Signed informed consent form

≥18 years of age

Histologically confirmed diagnosis of resectable* AJCC (8th edition) Stage IIIB, IIIC or IIID cutaneous or unknown primary melanoma (except for any in-transit or satellite metastases) (*Resectable Stage III disease is defined as disease that is amenable to complete tumor resection (anticipated to be an R0 resection) as judged as judged by the responsible surgeon. Criteria to judge resectability include, but are not limited to, lesions located in anatomically inaccessible areas, or invading vascular or neural structures, or technical or other reasons preventing their complete removal)

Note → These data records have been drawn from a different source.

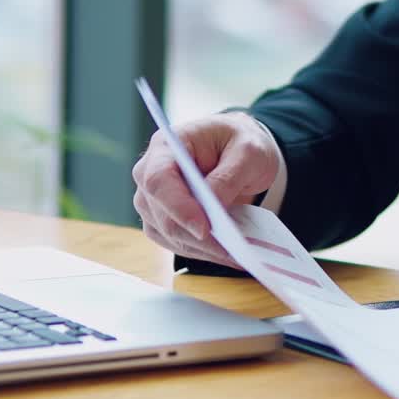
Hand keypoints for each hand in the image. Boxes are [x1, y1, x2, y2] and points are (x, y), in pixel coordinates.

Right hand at [131, 112, 282, 267]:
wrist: (238, 149)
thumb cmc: (240, 142)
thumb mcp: (248, 150)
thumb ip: (229, 176)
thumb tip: (212, 208)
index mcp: (166, 146)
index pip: (158, 180)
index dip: (178, 207)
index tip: (205, 229)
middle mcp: (150, 173)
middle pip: (161, 214)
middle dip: (196, 236)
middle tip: (232, 251)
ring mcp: (152, 199)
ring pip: (167, 234)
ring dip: (201, 248)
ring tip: (236, 255)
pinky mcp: (162, 219)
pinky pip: (175, 242)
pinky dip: (201, 251)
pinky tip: (226, 253)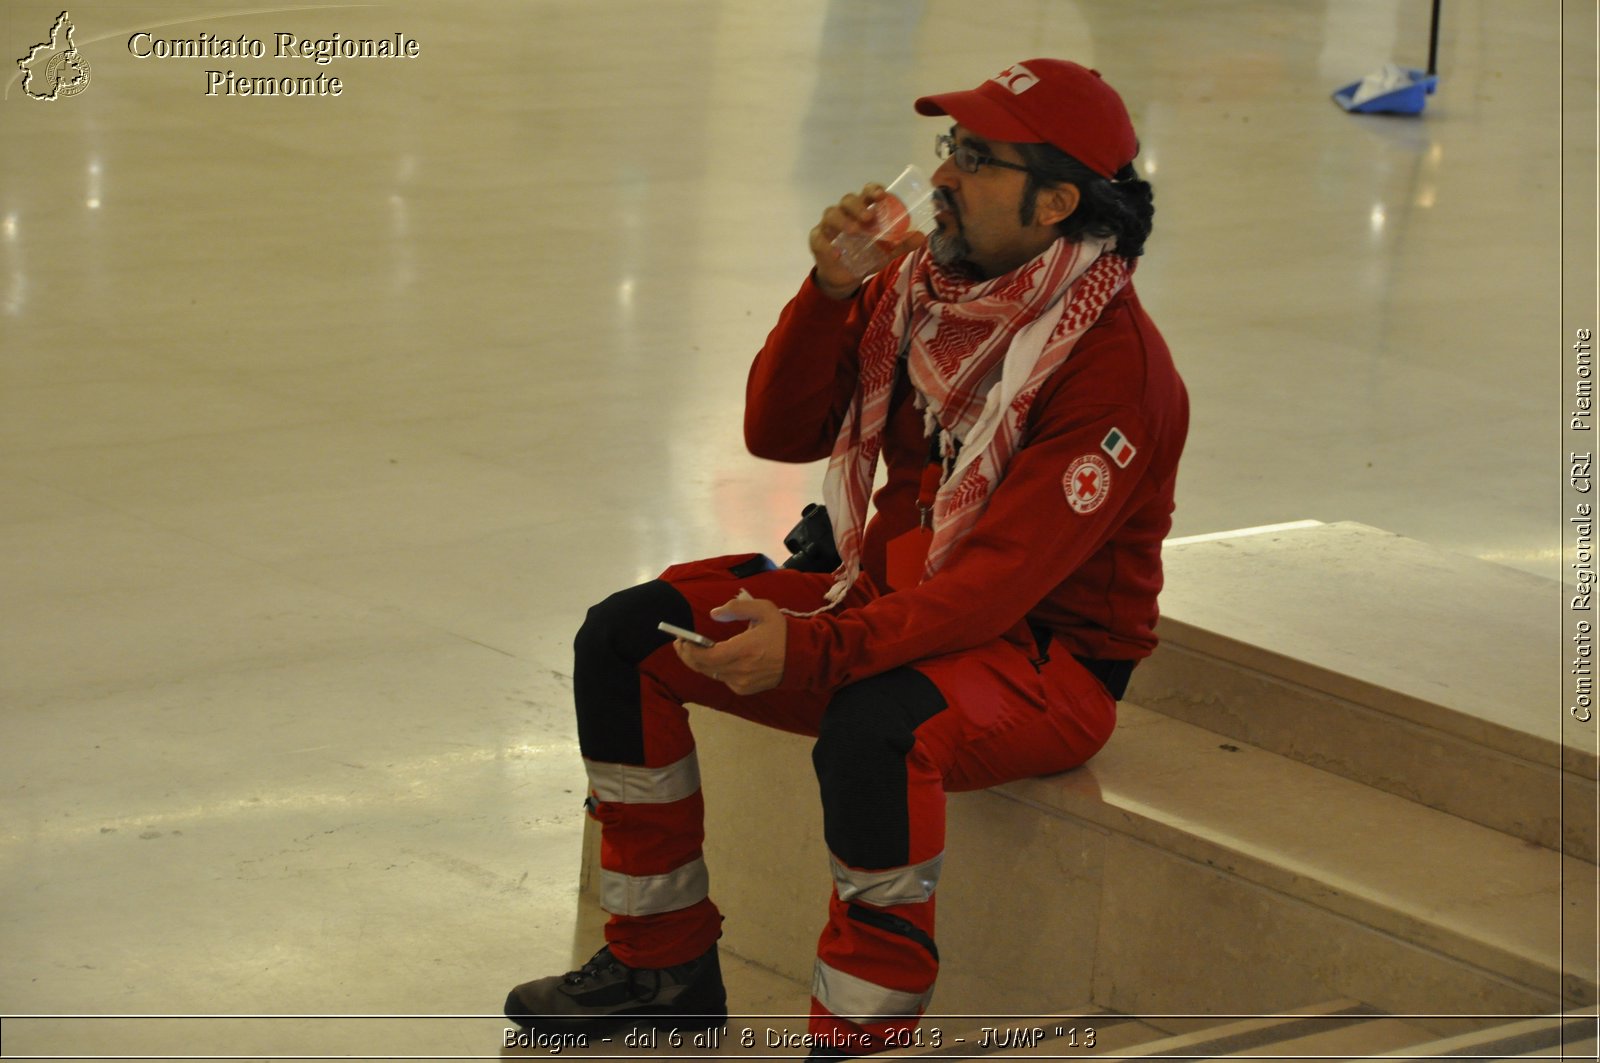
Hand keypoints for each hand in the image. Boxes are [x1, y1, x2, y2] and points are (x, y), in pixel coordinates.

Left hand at [672, 597, 787, 695]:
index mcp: (744, 650)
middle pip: (703, 667)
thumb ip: (736, 608)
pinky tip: (713, 658)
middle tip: (680, 643)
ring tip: (692, 649)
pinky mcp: (744, 689)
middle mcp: (740, 670)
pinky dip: (714, 669)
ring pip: (711, 673)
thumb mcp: (763, 609)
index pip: (706, 656)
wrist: (802, 657)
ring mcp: (742, 683)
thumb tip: (713, 614)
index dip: (690, 650)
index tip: (681, 639)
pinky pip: (722, 679)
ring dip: (700, 662)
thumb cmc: (781, 631)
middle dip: (688, 655)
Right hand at [809, 184, 927, 299]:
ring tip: (855, 231)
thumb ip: (902, 243)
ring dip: (843, 220)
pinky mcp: (818, 241)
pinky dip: (826, 245)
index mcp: (863, 210)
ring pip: (831, 213)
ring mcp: (829, 226)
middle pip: (848, 200)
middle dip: (858, 206)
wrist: (847, 277)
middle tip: (869, 217)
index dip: (873, 190)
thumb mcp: (887, 251)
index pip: (867, 192)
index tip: (882, 195)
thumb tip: (922, 236)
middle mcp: (845, 213)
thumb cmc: (867, 255)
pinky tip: (837, 254)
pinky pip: (819, 239)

No prior systemic treatment for melanoma (subjects who were previously resected, relapsed and are once again resectable are eligible)

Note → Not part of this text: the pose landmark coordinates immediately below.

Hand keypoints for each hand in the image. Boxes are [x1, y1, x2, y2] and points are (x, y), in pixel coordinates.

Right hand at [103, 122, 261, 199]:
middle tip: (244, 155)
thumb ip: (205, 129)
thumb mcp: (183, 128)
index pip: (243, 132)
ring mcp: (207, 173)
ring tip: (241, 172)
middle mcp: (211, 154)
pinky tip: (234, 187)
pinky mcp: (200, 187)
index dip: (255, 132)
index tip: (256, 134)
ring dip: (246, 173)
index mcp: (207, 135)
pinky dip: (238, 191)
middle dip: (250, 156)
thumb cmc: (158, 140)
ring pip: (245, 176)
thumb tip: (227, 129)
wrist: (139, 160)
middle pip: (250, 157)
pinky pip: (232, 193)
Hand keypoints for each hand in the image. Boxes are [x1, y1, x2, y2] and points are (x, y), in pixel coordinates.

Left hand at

RECIST 1.1 measurable disease:

a.) ≥ 10mm in the longest diameter for primary (if applicable) lesions or lymph node and/or ≥ 15mm in the shortest diameter for lymph nodes b) Sufficient nodal +/1 primary lesions amenable to ≥ 2 excisional/ core biopsies

No prior radiotherapy to nodal basin

Subject consents to provide 2 newly obtained core or excisional biopsies from non-nodal, non-bone lesions (within 28 days prior to C1D1 and during Wk 5 of treatment), the use of the resected surgical specimen and additional blood samples for translational research correlative studies

Have peripheral blood levels of IgG anti-β-glucan antibody (ABA) of ≥ 20 mcg/mL as determined by an ELISA test prior to (within 90 days) start of study treatment

ECOG PS 0-1 (within 7 days of starting treatment)

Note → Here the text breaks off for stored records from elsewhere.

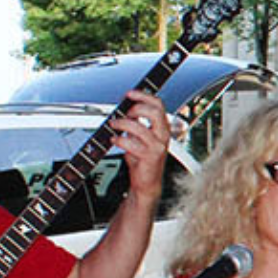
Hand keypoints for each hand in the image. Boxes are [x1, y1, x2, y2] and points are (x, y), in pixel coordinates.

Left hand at [113, 88, 174, 203]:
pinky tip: (114, 140)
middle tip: (124, 111)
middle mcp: (163, 136)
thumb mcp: (141, 138)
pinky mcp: (149, 157)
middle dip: (136, 108)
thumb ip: (136, 123)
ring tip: (114, 125)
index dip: (143, 96)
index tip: (130, 94)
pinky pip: (131, 143)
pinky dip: (119, 140)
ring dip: (122, 123)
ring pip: (139, 127)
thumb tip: (124, 109)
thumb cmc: (143, 160)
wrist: (147, 183)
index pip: (159, 105)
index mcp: (163, 128)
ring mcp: (157, 146)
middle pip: (155, 112)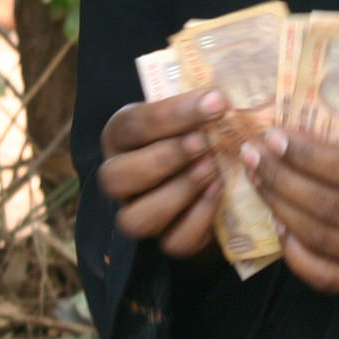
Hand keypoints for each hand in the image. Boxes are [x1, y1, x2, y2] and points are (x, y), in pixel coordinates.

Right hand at [98, 89, 225, 257]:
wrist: (215, 165)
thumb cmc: (200, 127)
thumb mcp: (194, 110)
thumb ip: (201, 103)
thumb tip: (223, 95)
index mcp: (120, 136)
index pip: (133, 125)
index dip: (174, 114)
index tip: (216, 102)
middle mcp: (119, 177)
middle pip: (116, 177)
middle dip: (164, 158)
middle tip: (203, 142)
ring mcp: (138, 212)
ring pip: (135, 219)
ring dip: (177, 192)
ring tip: (211, 169)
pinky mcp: (166, 239)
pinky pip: (173, 242)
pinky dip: (199, 218)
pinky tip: (219, 192)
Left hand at [242, 129, 338, 293]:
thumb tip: (281, 134)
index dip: (309, 155)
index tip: (274, 137)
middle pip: (329, 205)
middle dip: (282, 178)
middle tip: (253, 156)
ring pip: (319, 236)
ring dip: (279, 206)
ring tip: (257, 181)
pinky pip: (320, 273)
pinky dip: (292, 250)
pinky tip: (277, 223)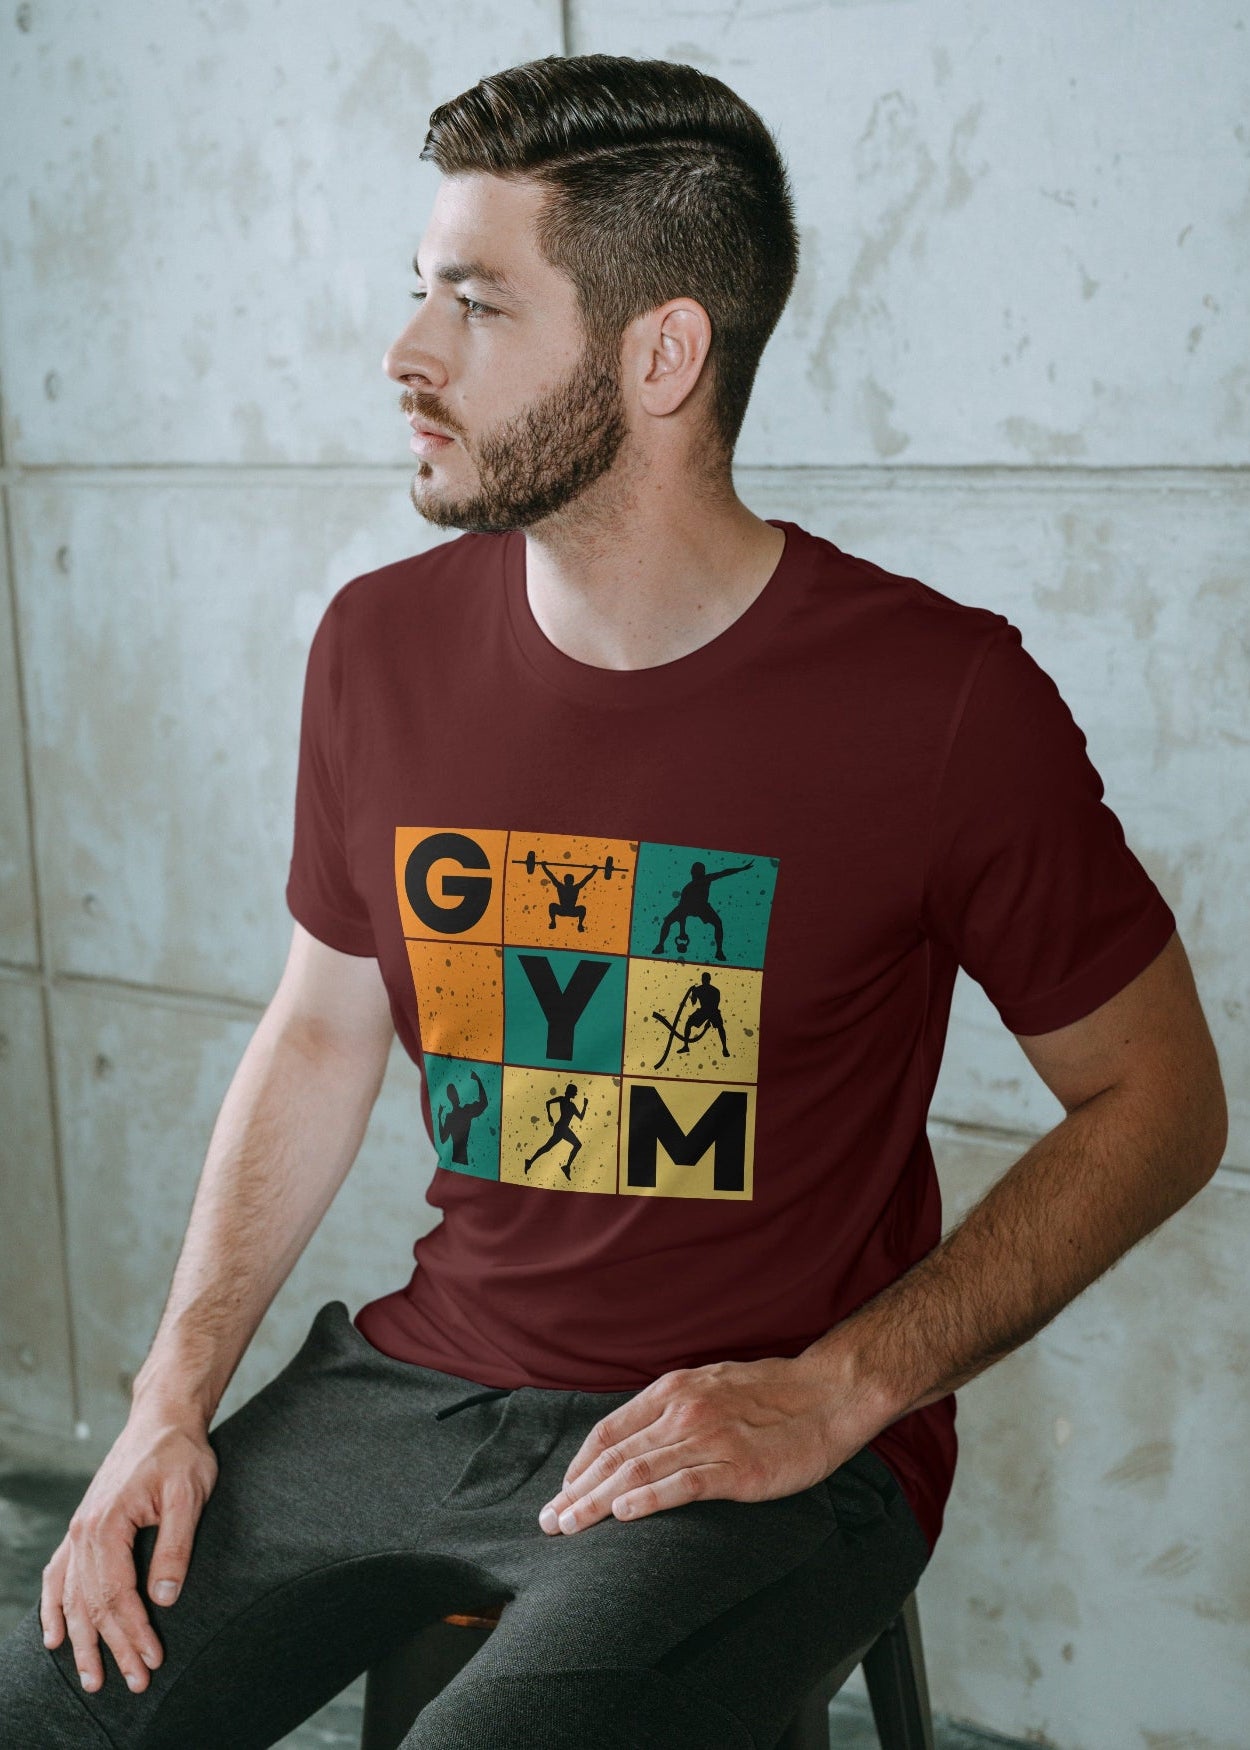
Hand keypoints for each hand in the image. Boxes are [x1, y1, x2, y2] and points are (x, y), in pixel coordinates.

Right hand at [39, 1404, 217, 1695]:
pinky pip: (59, 1575)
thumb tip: (167, 1596)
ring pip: (73, 1597)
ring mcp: (78, 1530)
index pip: (117, 1594)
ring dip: (81, 1640)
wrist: (162, 1418)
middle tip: (133, 1683)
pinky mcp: (83, 1527)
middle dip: (112, 1648)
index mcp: (108, 1523)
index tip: (153, 1659)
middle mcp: (84, 1531)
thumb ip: (176, 1546)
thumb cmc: (180, 1453)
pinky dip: (53, 1608)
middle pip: (93, 1603)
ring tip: (92, 1678)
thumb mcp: (189, 1495)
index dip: (134, 1631)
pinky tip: (54, 1636)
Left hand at [538, 1354, 843, 1534]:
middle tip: (550, 1522)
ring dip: (596, 1502)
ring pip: (637, 1472)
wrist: (828, 1394)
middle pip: (614, 1456)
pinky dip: (647, 1500)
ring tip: (571, 1526)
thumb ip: (673, 1409)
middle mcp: (683, 1411)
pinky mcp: (737, 1469)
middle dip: (576, 1491)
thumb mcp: (711, 1386)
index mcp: (673, 1390)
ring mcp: (709, 1439)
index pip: (609, 1430)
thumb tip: (635, 1441)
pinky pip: (682, 1485)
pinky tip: (623, 1515)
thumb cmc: (773, 1394)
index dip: (579, 1465)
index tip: (563, 1492)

Estimated life expectancy of ≥12 weeks, in the opinion of the Investigator

Adequate organ function, including all of the following within 15 days before Day 1:

a.) Hematological: i.) Absolute neutrophil count (ANC) ≥ 1.5×109/L (> 1,500/mm3) (subject may not use G-CSF or GM-CSF to achieve this level) ii.) Platelets ≥ 100×109/L (>100,000 per mm3) iii.) Hemoglobin level >9 gm/dL. Packed red blood cell transfusion is acceptable, as long as the subject has a stable result of >9 gm/dL for at least 1week post-transfusion. Erythropoietin should not be used to achieve this level iv.) Adequate coagulation function at screening as determined by prothrombin time (PT) International Normalized Ratio (INR) < 1.5 times the upper limit of normal (ULN) and partial thromboplastin time (PTT) < 1.5 times the ULN v.) Lymphocyte count >1500 cells/mL b.) Intact immune system as demonstrated by CD4 count >500 cells/mm3 and CD8 count >150 cells/mm3 c.) Renal: i.) Serum creatine or measured and calculated creatinine clearance (GFR can also be used in place of creatinine or CrCl) ≤1.5 × ULN and creatinine clearance ≥30 mL/min, per Cockcroft Gault formula d.) Hepatic: i.) Serum total bilirubin ≤1.5× ULN or direct bilirubin ≤ ULN for a subject with total bilirubin levels >1.5× ULN ii.) AST/ALT < 2.5 x ULN iii.) Albumin >3 g/dL

Have a negative PCR test at screening for SARS-COV-2 RNA

Women of childbearing potential (WOCBP) must have 2 negative serum or urine pregnancy tests during Screening, the second within 24 hours prior to the first administration of study drug, and must agree to use highly effective physician-approved contraception from Screening to a minimum of 90 days following the last study drug administration

Willing and able to comply with all protocol-specified assessments and the study visit schedule.